(GIVEN DATA Opens)

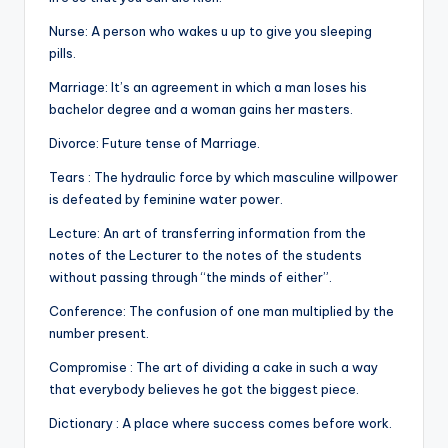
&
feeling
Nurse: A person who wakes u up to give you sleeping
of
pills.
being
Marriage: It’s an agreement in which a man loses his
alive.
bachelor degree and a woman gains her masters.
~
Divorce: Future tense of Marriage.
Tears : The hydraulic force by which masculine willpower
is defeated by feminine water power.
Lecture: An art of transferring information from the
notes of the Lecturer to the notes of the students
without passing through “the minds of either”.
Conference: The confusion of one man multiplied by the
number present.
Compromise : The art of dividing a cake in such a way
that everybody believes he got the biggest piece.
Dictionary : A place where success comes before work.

(GIVEN DATA Closes)

Turn the text read from the pages in the data above into a numbered list with one line per item, skipping any blank lines. Leave the pictures out of your answer.

1. &
2. feeling
3. Nurse: A person who wakes u up to give you sleeping
4. of
5. pills.
6. being
7. Marriage: It’s an agreement in which a man loses his
8. alive.
9. bachelor degree and a woman gains her masters.
10. ~
11. Divorce: Future tense of Marriage.
12. Tears : The hydraulic force by which masculine willpower
13. is defeated by feminine water power.
14. Lecture: An art of transferring information from the
15. notes of the Lecturer to the notes of the students
16. without passing through “the minds of either”.
17. Conference: The confusion of one man multiplied by the
18. number present.
19. Compromise : The art of dividing a cake in such a way
20. that everybody believes he got the biggest piece.
21. Dictionary : A place where success comes before work.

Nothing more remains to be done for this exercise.